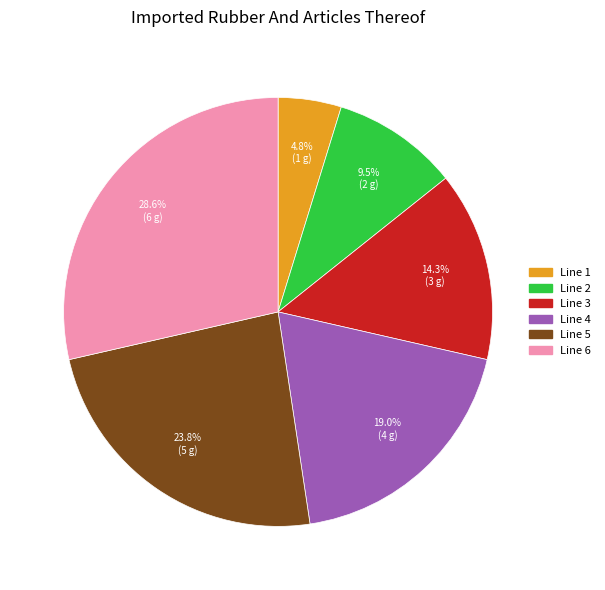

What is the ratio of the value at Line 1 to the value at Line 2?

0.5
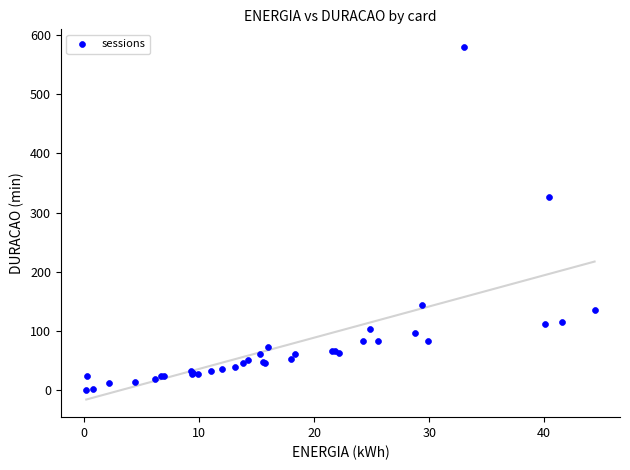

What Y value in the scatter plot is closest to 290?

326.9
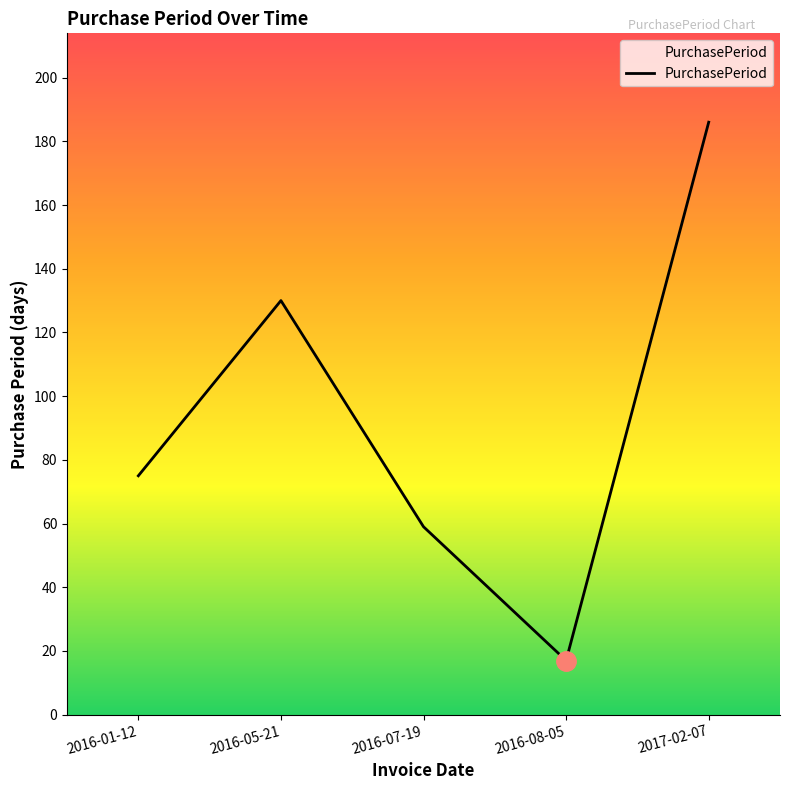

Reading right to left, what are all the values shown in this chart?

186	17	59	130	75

● What the task requires
Reproduce the text of the listing above verbatim, every line in its original order, but omit the pictures.

● Response for this exercise
What is the ratio of the value at Line 1 to the value at Line 2?

0.5

What Y value in the scatter plot is closest to 290?

326.9

Reading right to left, what are all the values shown in this chart?

186	17	59	130	75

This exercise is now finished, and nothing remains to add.